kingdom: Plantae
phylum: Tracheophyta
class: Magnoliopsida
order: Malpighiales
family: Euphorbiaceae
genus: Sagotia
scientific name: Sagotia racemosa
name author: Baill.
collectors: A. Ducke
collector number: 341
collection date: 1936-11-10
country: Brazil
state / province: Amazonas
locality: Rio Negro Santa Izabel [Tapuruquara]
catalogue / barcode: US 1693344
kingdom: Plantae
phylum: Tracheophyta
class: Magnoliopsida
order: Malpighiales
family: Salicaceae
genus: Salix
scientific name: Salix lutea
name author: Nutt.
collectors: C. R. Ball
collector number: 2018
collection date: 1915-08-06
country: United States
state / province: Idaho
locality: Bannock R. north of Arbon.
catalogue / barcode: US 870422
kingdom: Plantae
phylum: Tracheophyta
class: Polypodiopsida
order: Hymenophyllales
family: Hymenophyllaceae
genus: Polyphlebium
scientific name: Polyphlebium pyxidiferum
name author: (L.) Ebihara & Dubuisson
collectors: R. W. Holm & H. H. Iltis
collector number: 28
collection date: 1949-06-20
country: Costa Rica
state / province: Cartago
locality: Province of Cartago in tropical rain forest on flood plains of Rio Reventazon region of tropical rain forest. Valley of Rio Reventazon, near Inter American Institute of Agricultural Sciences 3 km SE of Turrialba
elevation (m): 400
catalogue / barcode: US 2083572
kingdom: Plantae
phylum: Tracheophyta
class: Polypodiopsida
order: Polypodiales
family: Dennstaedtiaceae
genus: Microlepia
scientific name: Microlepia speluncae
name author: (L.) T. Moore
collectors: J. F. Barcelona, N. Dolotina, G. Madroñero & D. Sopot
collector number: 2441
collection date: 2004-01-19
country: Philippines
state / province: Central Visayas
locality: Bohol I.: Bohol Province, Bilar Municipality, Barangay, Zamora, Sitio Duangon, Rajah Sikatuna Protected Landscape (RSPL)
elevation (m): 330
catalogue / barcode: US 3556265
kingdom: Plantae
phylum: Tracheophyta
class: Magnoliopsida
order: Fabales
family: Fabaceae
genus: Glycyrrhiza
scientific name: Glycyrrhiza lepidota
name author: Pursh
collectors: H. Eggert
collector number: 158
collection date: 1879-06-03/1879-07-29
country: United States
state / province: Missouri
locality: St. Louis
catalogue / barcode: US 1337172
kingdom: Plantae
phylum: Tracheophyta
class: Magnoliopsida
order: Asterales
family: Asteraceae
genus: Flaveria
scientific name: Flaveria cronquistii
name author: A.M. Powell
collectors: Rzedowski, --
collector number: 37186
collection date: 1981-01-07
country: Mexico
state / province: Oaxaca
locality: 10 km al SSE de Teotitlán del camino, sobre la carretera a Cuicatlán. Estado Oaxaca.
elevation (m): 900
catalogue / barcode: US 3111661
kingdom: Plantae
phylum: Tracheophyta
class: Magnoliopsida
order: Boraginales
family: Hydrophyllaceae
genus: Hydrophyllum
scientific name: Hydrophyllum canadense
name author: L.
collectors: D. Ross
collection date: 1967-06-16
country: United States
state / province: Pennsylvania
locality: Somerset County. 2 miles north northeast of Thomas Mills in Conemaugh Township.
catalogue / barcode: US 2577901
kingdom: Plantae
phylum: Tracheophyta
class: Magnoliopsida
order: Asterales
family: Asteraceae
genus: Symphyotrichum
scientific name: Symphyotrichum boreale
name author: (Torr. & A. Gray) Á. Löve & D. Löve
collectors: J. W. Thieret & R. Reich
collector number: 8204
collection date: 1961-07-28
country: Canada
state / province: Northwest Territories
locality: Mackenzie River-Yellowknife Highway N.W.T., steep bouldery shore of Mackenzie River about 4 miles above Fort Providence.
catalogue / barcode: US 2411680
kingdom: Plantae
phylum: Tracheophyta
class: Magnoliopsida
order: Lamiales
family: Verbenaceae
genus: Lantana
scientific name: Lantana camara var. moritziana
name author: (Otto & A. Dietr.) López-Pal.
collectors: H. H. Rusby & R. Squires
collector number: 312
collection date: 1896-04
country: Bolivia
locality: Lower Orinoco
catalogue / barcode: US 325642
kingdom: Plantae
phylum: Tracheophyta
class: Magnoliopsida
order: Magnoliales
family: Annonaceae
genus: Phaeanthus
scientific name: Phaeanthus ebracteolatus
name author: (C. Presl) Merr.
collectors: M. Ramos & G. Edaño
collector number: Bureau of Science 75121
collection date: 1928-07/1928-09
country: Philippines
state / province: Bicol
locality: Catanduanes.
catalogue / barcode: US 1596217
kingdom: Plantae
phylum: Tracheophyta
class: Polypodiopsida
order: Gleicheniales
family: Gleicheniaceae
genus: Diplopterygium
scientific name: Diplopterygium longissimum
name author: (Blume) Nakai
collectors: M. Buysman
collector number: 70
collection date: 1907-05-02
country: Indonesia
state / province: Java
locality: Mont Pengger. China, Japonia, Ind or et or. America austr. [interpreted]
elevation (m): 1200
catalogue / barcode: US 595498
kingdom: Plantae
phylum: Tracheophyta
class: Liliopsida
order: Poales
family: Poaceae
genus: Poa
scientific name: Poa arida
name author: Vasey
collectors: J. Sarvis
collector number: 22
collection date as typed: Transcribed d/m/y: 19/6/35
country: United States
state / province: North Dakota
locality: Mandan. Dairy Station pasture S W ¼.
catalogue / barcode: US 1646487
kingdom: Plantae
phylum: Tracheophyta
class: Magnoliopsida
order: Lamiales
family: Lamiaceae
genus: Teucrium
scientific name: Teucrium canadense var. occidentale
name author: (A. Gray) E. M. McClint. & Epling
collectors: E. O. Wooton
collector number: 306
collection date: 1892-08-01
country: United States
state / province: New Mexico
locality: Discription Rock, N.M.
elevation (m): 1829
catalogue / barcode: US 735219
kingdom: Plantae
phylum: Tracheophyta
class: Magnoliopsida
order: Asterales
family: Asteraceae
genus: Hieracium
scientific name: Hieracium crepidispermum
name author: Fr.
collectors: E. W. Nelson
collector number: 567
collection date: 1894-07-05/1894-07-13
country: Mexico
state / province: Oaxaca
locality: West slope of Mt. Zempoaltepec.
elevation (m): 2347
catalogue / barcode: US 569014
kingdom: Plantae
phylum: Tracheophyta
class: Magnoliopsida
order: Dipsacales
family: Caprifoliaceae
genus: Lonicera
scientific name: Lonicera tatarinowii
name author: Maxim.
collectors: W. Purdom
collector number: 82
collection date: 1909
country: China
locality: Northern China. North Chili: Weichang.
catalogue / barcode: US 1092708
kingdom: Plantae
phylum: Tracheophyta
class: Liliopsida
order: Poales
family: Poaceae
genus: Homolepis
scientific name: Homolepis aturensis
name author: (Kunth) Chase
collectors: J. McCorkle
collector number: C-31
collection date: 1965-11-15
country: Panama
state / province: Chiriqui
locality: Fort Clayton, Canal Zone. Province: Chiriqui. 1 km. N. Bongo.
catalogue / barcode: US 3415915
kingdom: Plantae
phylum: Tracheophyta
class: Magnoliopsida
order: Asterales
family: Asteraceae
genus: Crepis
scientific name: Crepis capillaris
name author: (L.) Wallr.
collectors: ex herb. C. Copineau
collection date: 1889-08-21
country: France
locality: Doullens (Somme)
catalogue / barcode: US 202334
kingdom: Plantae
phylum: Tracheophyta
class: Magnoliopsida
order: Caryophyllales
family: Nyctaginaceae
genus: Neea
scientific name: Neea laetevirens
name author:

============

» **Prompt**: Reproduce every line of the entries above word for word, from the first entry through the last.

» **Response**:
kingdom: Plantae
phylum: Tracheophyta
class: Magnoliopsida
order: Malpighiales
family: Euphorbiaceae
genus: Sagotia
scientific name: Sagotia racemosa
name author: Baill.
collectors: A. Ducke
collector number: 341
collection date: 1936-11-10
country: Brazil
state / province: Amazonas
locality: Rio Negro Santa Izabel [Tapuruquara]
catalogue / barcode: US 1693344
kingdom: Plantae
phylum: Tracheophyta
class: Magnoliopsida
order: Malpighiales
family: Salicaceae
genus: Salix
scientific name: Salix lutea
name author: Nutt.
collectors: C. R. Ball
collector number: 2018
collection date: 1915-08-06
country: United States
state / province: Idaho
locality: Bannock R. north of Arbon.
catalogue / barcode: US 870422
kingdom: Plantae
phylum: Tracheophyta
class: Polypodiopsida
order: Hymenophyllales
family: Hymenophyllaceae
genus: Polyphlebium
scientific name: Polyphlebium pyxidiferum
name author: (L.) Ebihara & Dubuisson
collectors: R. W. Holm & H. H. Iltis
collector number: 28
collection date: 1949-06-20
country: Costa Rica
state / province: Cartago
locality: Province of Cartago in tropical rain forest on flood plains of Rio Reventazon region of tropical rain forest. Valley of Rio Reventazon, near Inter American Institute of Agricultural Sciences 3 km SE of Turrialba
elevation (m): 400
catalogue / barcode: US 2083572
kingdom: Plantae
phylum: Tracheophyta
class: Polypodiopsida
order: Polypodiales
family: Dennstaedtiaceae
genus: Microlepia
scientific name: Microlepia speluncae
name author: (L.) T. Moore
collectors: J. F. Barcelona, N. Dolotina, G. Madroñero & D. Sopot
collector number: 2441
collection date: 2004-01-19
country: Philippines
state / province: Central Visayas
locality: Bohol I.: Bohol Province, Bilar Municipality, Barangay, Zamora, Sitio Duangon, Rajah Sikatuna Protected Landscape (RSPL)
elevation (m): 330
catalogue / barcode: US 3556265
kingdom: Plantae
phylum: Tracheophyta
class: Magnoliopsida
order: Fabales
family: Fabaceae
genus: Glycyrrhiza
scientific name: Glycyrrhiza lepidota
name author: Pursh
collectors: H. Eggert
collector number: 158
collection date: 1879-06-03/1879-07-29
country: United States
state / province: Missouri
locality: St. Louis
catalogue / barcode: US 1337172
kingdom: Plantae
phylum: Tracheophyta
class: Magnoliopsida
order: Asterales
family: Asteraceae
genus: Flaveria
scientific name: Flaveria cronquistii
name author: A.M. Powell
collectors: Rzedowski, --
collector number: 37186
collection date: 1981-01-07
country: Mexico
state / province: Oaxaca
locality: 10 km al SSE de Teotitlán del camino, sobre la carretera a Cuicatlán. Estado Oaxaca.
elevation (m): 900
catalogue / barcode: US 3111661
kingdom: Plantae
phylum: Tracheophyta
class: Magnoliopsida
order: Boraginales
family: Hydrophyllaceae
genus: Hydrophyllum
scientific name: Hydrophyllum canadense
name author: L.
collectors: D. Ross
collection date: 1967-06-16
country: United States
state / province: Pennsylvania
locality: Somerset County. 2 miles north northeast of Thomas Mills in Conemaugh Township.
catalogue / barcode: US 2577901
kingdom: Plantae
phylum: Tracheophyta
class: Magnoliopsida
order: Asterales
family: Asteraceae
genus: Symphyotrichum
scientific name: Symphyotrichum boreale
name author: (Torr. & A. Gray) Á. Löve & D. Löve
collectors: J. W. Thieret & R. Reich
collector number: 8204
collection date: 1961-07-28
country: Canada
state / province: Northwest Territories
locality: Mackenzie River-Yellowknife Highway N.W.T., steep bouldery shore of Mackenzie River about 4 miles above Fort Providence.
catalogue / barcode: US 2411680
kingdom: Plantae
phylum: Tracheophyta
class: Magnoliopsida
order: Lamiales
family: Verbenaceae
genus: Lantana
scientific name: Lantana camara var. moritziana
name author: (Otto & A. Dietr.) López-Pal.
collectors: H. H. Rusby & R. Squires
collector number: 312
collection date: 1896-04
country: Bolivia
locality: Lower Orinoco
catalogue / barcode: US 325642
kingdom: Plantae
phylum: Tracheophyta
class: Magnoliopsida
order: Magnoliales
family: Annonaceae
genus: Phaeanthus
scientific name: Phaeanthus ebracteolatus
name author: (C. Presl) Merr.
collectors: M. Ramos & G. Edaño
collector number: Bureau of Science 75121
collection date: 1928-07/1928-09
country: Philippines
state / province: Bicol
locality: Catanduanes.
catalogue / barcode: US 1596217
kingdom: Plantae
phylum: Tracheophyta
class: Polypodiopsida
order: Gleicheniales
family: Gleicheniaceae
genus: Diplopterygium
scientific name: Diplopterygium longissimum
name author: (Blume) Nakai
collectors: M. Buysman
collector number: 70
collection date: 1907-05-02
country: Indonesia
state / province: Java
locality: Mont Pengger. China, Japonia, Ind or et or. America austr. [interpreted]
elevation (m): 1200
catalogue / barcode: US 595498
kingdom: Plantae
phylum: Tracheophyta
class: Liliopsida
order: Poales
family: Poaceae
genus: Poa
scientific name: Poa arida
name author: Vasey
collectors: J. Sarvis
collector number: 22
collection date as typed: Transcribed d/m/y: 19/6/35
country: United States
state / province: North Dakota
locality: Mandan. Dairy Station pasture S W ¼.
catalogue / barcode: US 1646487
kingdom: Plantae
phylum: Tracheophyta
class: Magnoliopsida
order: Lamiales
family: Lamiaceae
genus: Teucrium
scientific name: Teucrium canadense var. occidentale
name author: (A. Gray) E. M. McClint. & Epling
collectors: E. O. Wooton
collector number: 306
collection date: 1892-08-01
country: United States
state / province: New Mexico
locality: Discription Rock, N.M.
elevation (m): 1829
catalogue / barcode: US 735219
kingdom: Plantae
phylum: Tracheophyta
class: Magnoliopsida
order: Asterales
family: Asteraceae
genus: Hieracium
scientific name: Hieracium crepidispermum
name author: Fr.
collectors: E. W. Nelson
collector number: 567
collection date: 1894-07-05/1894-07-13
country: Mexico
state / province: Oaxaca
locality: West slope of Mt. Zempoaltepec.
elevation (m): 2347
catalogue / barcode: US 569014
kingdom: Plantae
phylum: Tracheophyta
class: Magnoliopsida
order: Dipsacales
family: Caprifoliaceae
genus: Lonicera
scientific name: Lonicera tatarinowii
name author: Maxim.
collectors: W. Purdom
collector number: 82
collection date: 1909
country: China
locality: Northern China. North Chili: Weichang.
catalogue / barcode: US 1092708
kingdom: Plantae
phylum: Tracheophyta
class: Liliopsida
order: Poales
family: Poaceae
genus: Homolepis
scientific name: Homolepis aturensis
name author: (Kunth) Chase
collectors: J. McCorkle
collector number: C-31
collection date: 1965-11-15
country: Panama
state / province: Chiriqui
locality: Fort Clayton, Canal Zone. Province: Chiriqui. 1 km. N. Bongo.
catalogue / barcode: US 3415915
kingdom: Plantae
phylum: Tracheophyta
class: Magnoliopsida
order: Asterales
family: Asteraceae
genus: Crepis
scientific name: Crepis capillaris
name author: (L.) Wallr.
collectors: ex herb. C. Copineau
collection date: 1889-08-21
country: France
locality: Doullens (Somme)
catalogue / barcode: US 202334
kingdom: Plantae
phylum: Tracheophyta
class: Magnoliopsida
order: Caryophyllales
family: Nyctaginaceae
genus: Neea
scientific name: Neea laetevirens
name author:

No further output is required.